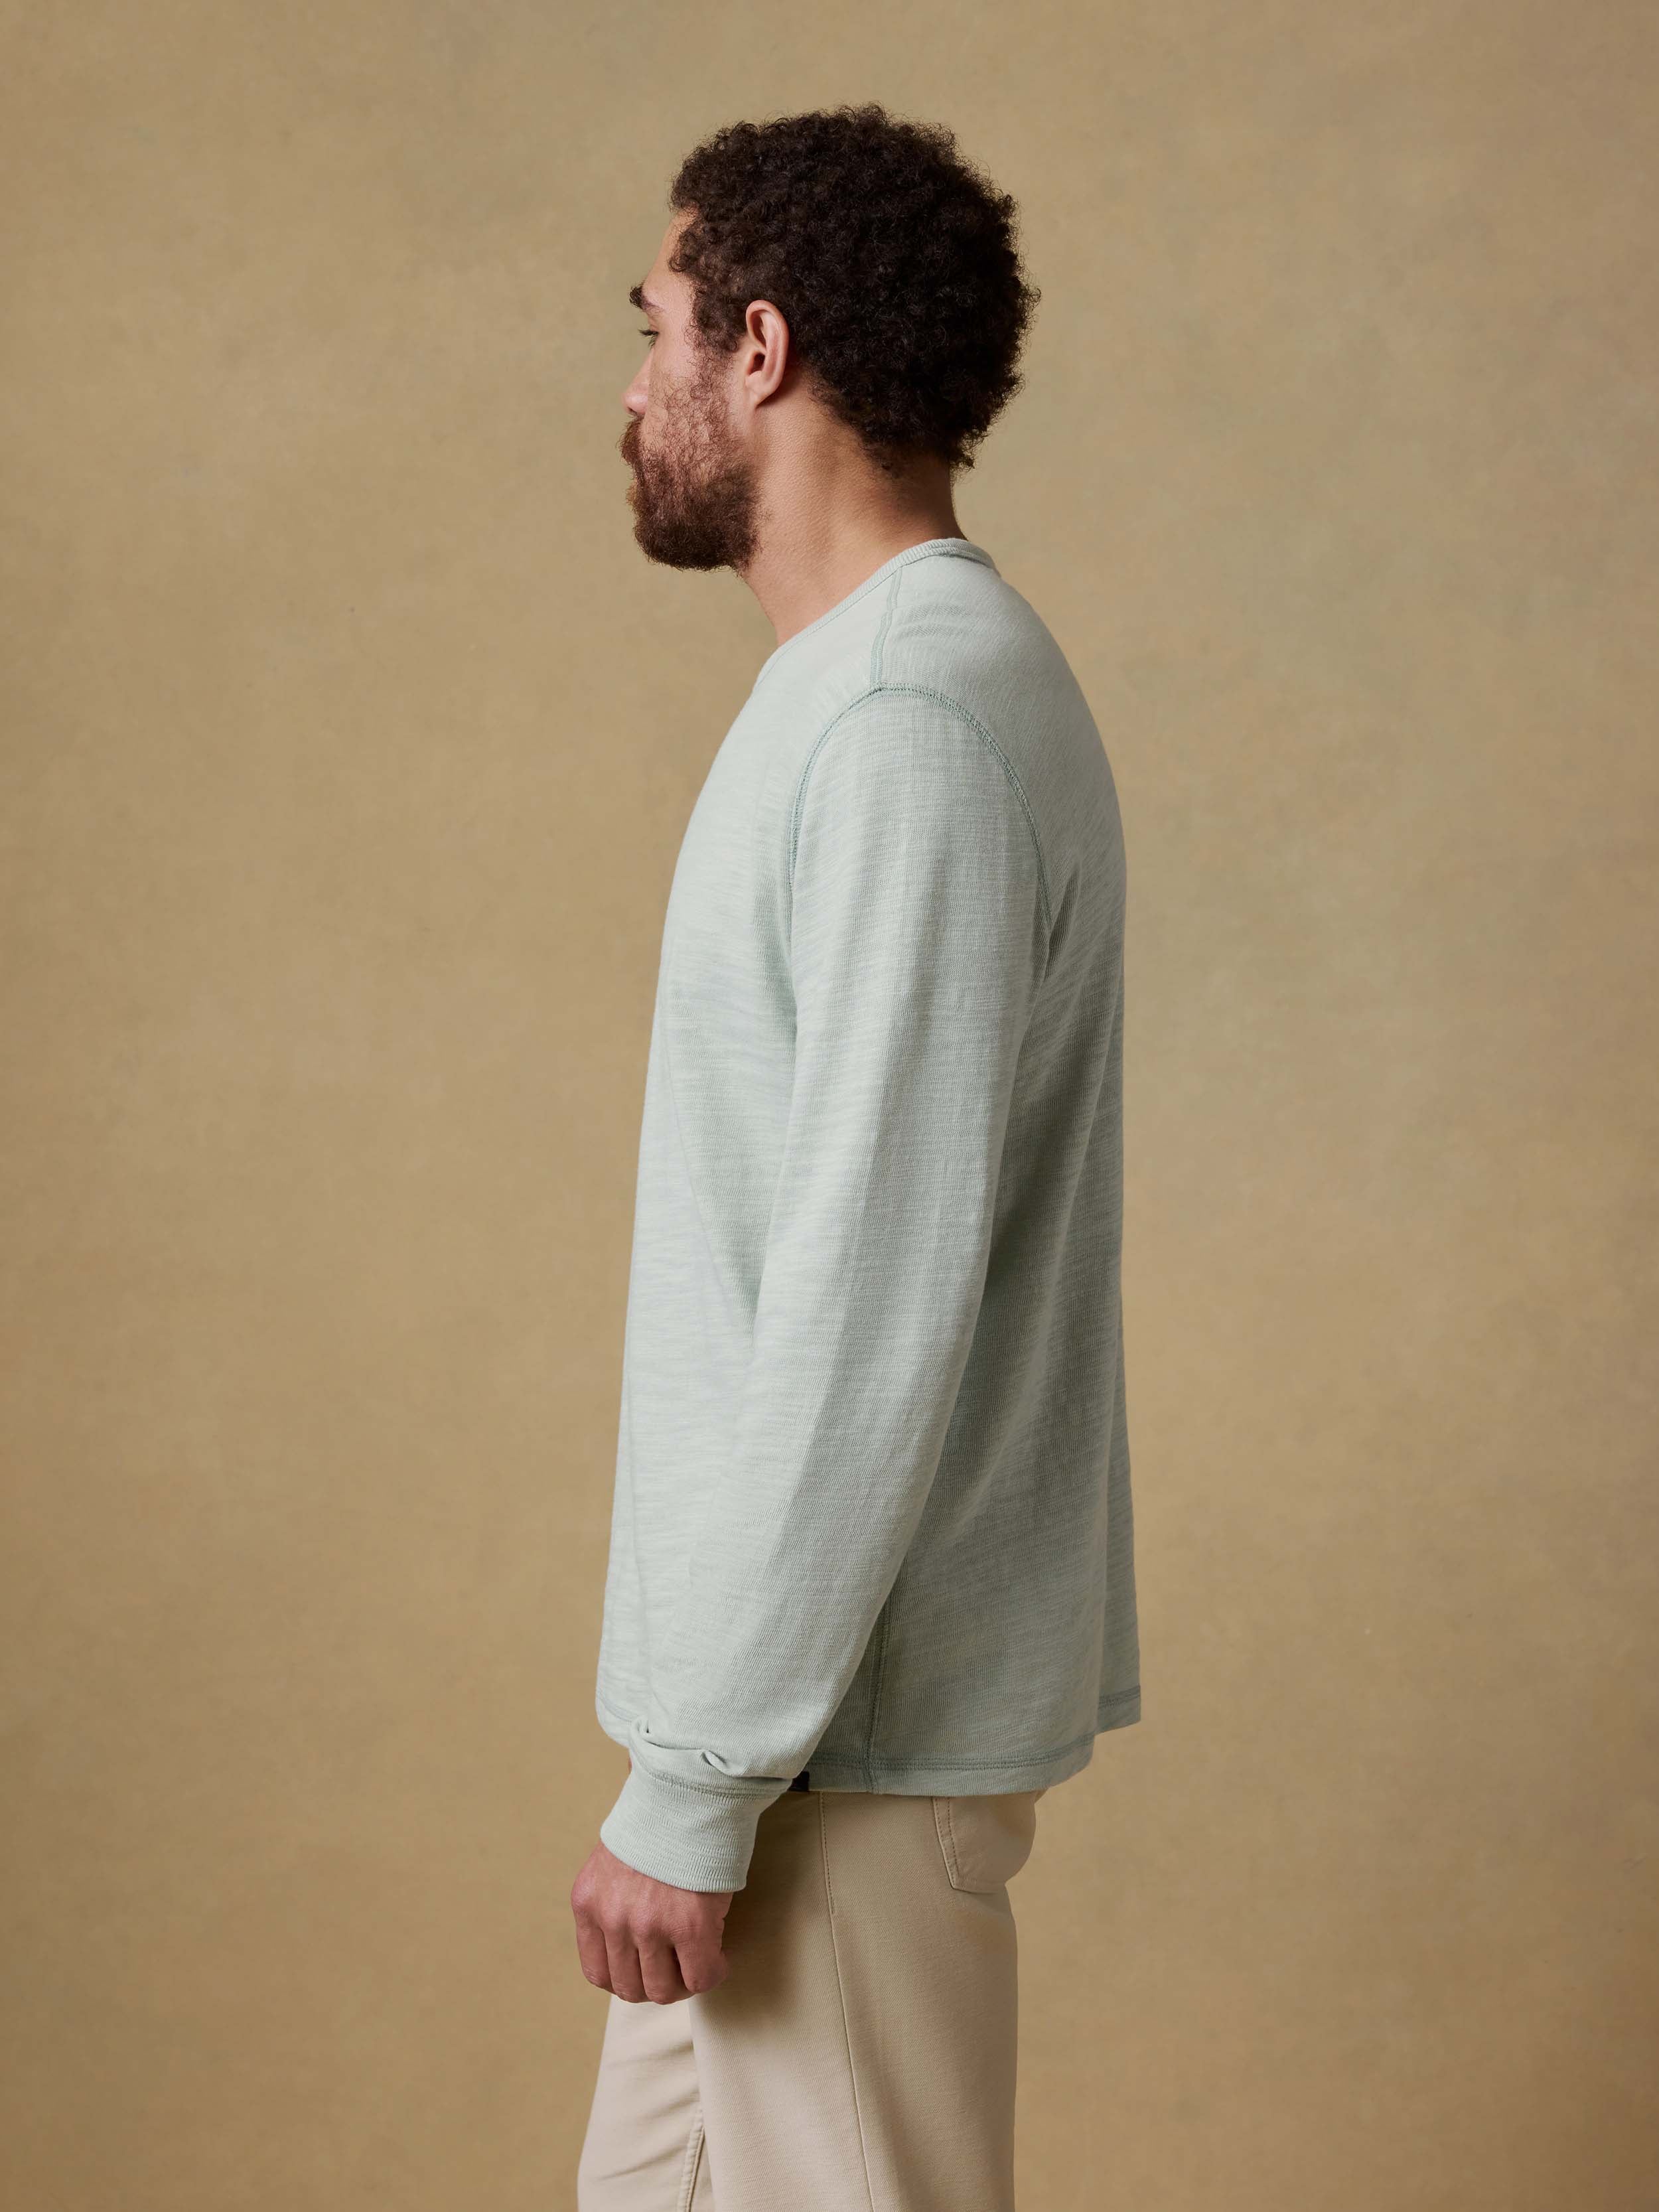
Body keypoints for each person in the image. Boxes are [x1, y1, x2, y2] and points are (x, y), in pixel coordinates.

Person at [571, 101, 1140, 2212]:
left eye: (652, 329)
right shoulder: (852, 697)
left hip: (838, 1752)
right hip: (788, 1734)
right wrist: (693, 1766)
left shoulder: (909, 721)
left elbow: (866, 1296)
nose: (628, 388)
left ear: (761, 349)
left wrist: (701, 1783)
------------------------------------------------------------------------
» **AIM OF THE EXERCISE**:
An exact copy of every line from the one containing "left hip: (838, 1752)" through the last line of the entries is required; please add nothing.

» **ANSWER BOX**:
left hip: (838, 1752)
right hip: (788, 1734)
right wrist: (693, 1766)
left shoulder: (909, 721)
left elbow: (866, 1296)
nose: (628, 388)
left ear: (761, 349)
left wrist: (701, 1783)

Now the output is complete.